## TEXT SHOWN
Any stockbrokers here?

Well, rates are absolutely fixed for the time period. But once that particular CD, bought for that time period, has matured, then NEW CDs would be (could be) purchased at the current rates.

Current rates are really, really low. Inflation quite possibly might be more than current rates, over a few years' time. CDs bought a few years had much better returns.

They're purchased for safety, for "gotta have this much money at a certain time," type of reasons. You won't make money on them (or not much), but you will definitely have the money available when needed.

For instance: a parent saving for a child's education might have been investing steadily since the child was born. When the child hits age 15 or so, parent knows college expenses will start in 3 years time. So parent will definitely need $30,000 a year, say, starting in 3 years' time, and continuing for the next 4 years.

So parent starts selling off the investments, and putting money into CDs, the first to mature in 3 years (when child will be 18 and starting college), the second in 4 years, the 3rd in 5 years. $90,000 locked up in CDs, which will mature on schedule, as needed.

Parent can take a bit more time to sell off the final $30,000 in investments, let it ride until child is 17 or 18. Then put another $30,000 to cover the final year of the 4 year's worth of college expenses.

That way parent has minimized the risk of stocks taking a dive just when money is needed, the cash is available, and it's dedicated to child's education.

Perfectly valid and prudent thing to do.
 
I'm curious, what would you do instead? Just putting money into a savings account will not net you anything, after inflation. If you ever want to retire, you need something that will appreciate in value to give you the cash you'll eventually want.

There are plenty of ways to invest without putting your money directly into the stock market: bonds, CDs, annuities, etc. Then of course there is real estate, as you mentioned, and making other investments locally, like investing in a small, private business, etc.

Quite frankly, I feel like any money I invest in the stock market right now is not going to be around in 30-40 years when I retire (I'm not even sure if the human species will be around, but that's another matter). The way I see it, the cycle of banks bringing us to the edge of financial disaster and stealing the retirements of millions is going to continue until we have a regime change in this country. By regime change, I mean complete dismantling of the corrupt government and economic systems that reinforce one another. For me, it's a better idea to try and make large sums of money in the short term that can then be kept in ironclad accounts like federally-guaranteed savings accounts and government-backed bonds.

I pay into social security and have done so my entire life. I am perfectly fine with living off SS when I retire if I have nothing else. I don't need a lot of money to be happy.
 
Well, OK then, if that's what you want. It's your life. If you can seriously live on Social Security and be ok with that, then good luck to you.

As for me, I am very grateful I started seriously investing a bit more than 30 years ago (just about the time period you've got ahead of you). No way would I be able to live the life I have without those compounded returns, and for sure I would not be happy living on Social Security alone. And besides, I'm not even eligible for it yet.

## EXERCISE SET
1 – Decide whether each statement below agrees with the forum discussion about CDs and investing. Answer yes or no for each, and quote the words of the discussion that decide it.
(a) The rate on a CD can change before that CD matures.
(b) In the parent's plan, $90,000 is put into CDs.
(c) The writer of the last post is already eligible for Social Security.
2 – Replace "money" with "cash" throughout the passage of the forum discussion about CDs and investing, starting at "They're purchased for" and ending at "next 4 years.".
3 – Write the next part of the forum discussion about CDs and investing, picking up after its last sentence.

## DATA LISTING
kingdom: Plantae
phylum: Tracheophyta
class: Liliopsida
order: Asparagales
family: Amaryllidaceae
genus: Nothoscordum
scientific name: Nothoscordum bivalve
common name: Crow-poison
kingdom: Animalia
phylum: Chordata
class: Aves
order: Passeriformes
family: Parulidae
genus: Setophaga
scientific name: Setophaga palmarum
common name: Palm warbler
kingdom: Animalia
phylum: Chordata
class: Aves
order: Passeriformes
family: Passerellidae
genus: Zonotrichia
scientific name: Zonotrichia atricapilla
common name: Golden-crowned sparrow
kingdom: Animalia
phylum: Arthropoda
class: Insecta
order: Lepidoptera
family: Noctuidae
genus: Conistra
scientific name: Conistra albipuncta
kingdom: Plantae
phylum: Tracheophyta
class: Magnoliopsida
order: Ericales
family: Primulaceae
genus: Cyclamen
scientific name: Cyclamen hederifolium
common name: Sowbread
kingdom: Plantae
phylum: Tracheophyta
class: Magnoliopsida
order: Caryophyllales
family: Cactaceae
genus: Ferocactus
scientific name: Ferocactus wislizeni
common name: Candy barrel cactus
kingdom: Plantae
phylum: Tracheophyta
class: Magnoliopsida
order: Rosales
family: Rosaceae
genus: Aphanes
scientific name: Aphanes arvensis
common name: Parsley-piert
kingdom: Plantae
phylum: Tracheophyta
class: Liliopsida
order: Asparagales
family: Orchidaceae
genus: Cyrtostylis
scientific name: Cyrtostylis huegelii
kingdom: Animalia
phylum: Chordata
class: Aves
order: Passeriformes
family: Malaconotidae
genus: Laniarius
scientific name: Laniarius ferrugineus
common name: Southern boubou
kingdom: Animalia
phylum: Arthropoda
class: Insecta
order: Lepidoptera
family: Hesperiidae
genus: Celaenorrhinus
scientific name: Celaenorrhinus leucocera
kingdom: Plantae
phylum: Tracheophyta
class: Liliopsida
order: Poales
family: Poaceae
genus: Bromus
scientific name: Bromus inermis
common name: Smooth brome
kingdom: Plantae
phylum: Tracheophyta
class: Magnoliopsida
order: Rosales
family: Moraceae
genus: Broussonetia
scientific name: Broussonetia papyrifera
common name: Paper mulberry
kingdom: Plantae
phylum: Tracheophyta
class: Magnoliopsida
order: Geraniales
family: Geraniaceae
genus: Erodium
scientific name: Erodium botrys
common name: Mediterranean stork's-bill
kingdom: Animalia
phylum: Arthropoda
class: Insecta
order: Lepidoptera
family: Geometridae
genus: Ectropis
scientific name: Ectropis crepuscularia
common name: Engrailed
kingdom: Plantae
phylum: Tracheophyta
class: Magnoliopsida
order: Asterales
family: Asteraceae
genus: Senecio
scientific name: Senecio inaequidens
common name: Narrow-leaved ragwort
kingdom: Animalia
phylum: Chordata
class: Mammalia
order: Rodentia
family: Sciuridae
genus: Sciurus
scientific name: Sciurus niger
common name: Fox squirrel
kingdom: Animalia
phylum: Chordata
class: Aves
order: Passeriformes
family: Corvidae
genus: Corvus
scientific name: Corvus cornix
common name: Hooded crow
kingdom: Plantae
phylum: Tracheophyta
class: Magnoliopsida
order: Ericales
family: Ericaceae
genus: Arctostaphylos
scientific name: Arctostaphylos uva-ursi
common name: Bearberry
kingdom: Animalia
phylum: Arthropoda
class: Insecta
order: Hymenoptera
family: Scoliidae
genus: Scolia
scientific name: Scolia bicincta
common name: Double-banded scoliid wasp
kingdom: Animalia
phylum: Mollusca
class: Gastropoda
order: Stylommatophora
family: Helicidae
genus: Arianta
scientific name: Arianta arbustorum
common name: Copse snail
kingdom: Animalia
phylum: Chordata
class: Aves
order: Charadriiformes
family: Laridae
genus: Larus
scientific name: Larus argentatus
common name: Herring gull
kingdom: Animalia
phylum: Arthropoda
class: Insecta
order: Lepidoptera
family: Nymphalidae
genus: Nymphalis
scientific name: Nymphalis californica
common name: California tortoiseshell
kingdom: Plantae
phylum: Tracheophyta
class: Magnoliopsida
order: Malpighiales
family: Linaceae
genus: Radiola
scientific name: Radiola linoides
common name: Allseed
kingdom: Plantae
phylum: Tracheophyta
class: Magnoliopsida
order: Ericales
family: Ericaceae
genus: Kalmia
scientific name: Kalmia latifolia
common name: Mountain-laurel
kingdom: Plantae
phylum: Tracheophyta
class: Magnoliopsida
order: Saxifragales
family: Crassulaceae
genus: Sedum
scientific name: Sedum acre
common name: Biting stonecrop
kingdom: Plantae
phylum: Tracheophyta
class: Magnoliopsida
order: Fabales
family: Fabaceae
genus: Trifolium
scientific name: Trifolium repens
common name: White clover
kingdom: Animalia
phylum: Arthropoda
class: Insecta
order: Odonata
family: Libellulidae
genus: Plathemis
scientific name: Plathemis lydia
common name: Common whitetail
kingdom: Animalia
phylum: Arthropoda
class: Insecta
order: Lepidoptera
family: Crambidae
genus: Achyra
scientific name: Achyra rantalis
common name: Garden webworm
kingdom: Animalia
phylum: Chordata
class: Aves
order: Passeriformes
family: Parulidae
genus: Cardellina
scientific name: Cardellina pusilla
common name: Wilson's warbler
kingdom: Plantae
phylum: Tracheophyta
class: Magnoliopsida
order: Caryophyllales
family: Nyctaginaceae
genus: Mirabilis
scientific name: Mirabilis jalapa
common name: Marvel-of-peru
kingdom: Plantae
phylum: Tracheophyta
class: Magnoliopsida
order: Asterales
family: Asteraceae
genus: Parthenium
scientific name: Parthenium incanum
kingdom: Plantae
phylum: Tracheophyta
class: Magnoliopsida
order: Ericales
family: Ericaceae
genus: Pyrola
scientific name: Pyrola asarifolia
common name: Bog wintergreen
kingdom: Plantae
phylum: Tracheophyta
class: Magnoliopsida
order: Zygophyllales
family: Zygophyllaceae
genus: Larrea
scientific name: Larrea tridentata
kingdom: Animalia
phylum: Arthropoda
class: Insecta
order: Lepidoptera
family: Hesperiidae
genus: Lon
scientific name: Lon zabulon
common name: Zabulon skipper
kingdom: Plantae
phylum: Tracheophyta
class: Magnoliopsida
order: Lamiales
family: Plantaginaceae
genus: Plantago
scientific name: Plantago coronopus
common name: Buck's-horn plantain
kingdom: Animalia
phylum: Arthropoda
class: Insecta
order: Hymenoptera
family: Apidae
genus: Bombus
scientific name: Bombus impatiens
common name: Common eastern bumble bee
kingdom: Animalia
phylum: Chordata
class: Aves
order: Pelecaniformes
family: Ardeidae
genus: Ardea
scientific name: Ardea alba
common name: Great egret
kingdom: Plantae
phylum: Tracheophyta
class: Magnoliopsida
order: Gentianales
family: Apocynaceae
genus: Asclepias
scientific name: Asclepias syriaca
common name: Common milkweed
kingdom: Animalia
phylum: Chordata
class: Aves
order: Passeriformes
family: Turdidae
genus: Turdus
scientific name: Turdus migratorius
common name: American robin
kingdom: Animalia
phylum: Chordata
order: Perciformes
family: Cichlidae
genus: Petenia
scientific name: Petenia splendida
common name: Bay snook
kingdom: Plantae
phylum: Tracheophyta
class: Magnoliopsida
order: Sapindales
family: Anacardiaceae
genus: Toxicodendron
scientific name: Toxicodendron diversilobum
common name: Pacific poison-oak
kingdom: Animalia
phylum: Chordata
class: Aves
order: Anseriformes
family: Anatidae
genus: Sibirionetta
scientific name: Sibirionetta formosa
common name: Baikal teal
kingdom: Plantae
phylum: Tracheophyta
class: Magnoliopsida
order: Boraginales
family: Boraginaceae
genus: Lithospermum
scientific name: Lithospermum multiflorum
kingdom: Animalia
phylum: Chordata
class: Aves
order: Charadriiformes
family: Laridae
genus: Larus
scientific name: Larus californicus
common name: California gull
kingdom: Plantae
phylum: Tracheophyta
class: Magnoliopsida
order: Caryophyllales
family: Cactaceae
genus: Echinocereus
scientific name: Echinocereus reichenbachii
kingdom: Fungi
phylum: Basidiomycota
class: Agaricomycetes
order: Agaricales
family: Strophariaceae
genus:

## TASK ANSWERS
1 –
(a) No: "rates are absolutely fixed for the time period."
(b) Yes: "$90,000 locked up in CDs, which will mature on schedule, as needed."
(c) No: "I'm not even eligible for it yet."

2 –
They're purchased for safety, for "gotta have this much cash at a certain time," type of reasons. You won't make cash on them (or not much), but you will definitely have the cash available when needed.

For instance: a parent saving for a child's education might have been investing steadily since the child was born. When the child hits age 15 or so, parent knows college expenses will start in 3 years time. So parent will definitely need $30,000 a year, say, starting in 3 years' time, and continuing for the next 4 years.

3 –
But that's me, not you. That's why they call it "personal" finance; we all make our decisions as we see fit.

(Annuities, incidentally, virtually all rely on the underlying performance of the stocks in which the parent company invests. So you're not avoiding the stock market exactly in buying annuities, although with an *immediate* annuity, the risk is transferred to the issuing company. A delayed annuity is another kettle of fish entirely.)
 
Well, OK then, if that's what you want. It's your life. If you can seriously live on Social Security and be ok with that, then good luck to you.

Yup

As for me, I am very grateful I started seriously investing a bit more than 30 years ago (just about the time period you've got ahead of you). No way would I be able to live the life I have without those compounded returns, and for sure I would not be happy living on Social Security alone. And besides, I'm not even eligible for it yet.

But that's me, not you. That's why they call it "personal" finance; we all make our decisions as we see fit.

Exactly! I made the decision early in life that I didnt want to work into my Late 60's or maybe even my 70's. If SS is ok for some, good for them, but it's not for all of us.


(Annuities, incidentally, virtually all rely on the underlying performance of the stocks in which the parent company invests. So you're not avoiding the stock market exactly in buying annuities, although with an *immediate* annuity, the risk is transferred to the issuing company. A delayed annuity is another kettle of fish entirely.)

Spot on
 
Learned a lot on this thread. Started looking into Fool.com.

I started investing a few years ago. I'm not really the type to look at my investments every day. I'd prefer to pay Jiro's brother to do it for me. ;) Looks like I am on track. Slow and steady.. just the way I like it.
 
Slow and steady will get it done, and leave your nerves a bit more at peace, too.

An asset allocation that smooths out the inevitable ups and downs of the market helps a lot.
 
Learned a lot on this thread. Started looking into Fool.com.

I started investing a few years ago. I'm not really the type to look at my investments every day. I'd prefer to pay Jiro's brother to do it for me. ;) Looks like I am on track. Slow and steady.. just the way I like it.

Slow and steady is excellent at your age. Paying someone isn't a bad idea as long as you are informed and watch them like a hawk no matter how much you trust them.
 
Slow and steady is excellent at your age. Paying someone isn't a bad idea as long as you are informed and watch them like a hawk no matter how much you trust them.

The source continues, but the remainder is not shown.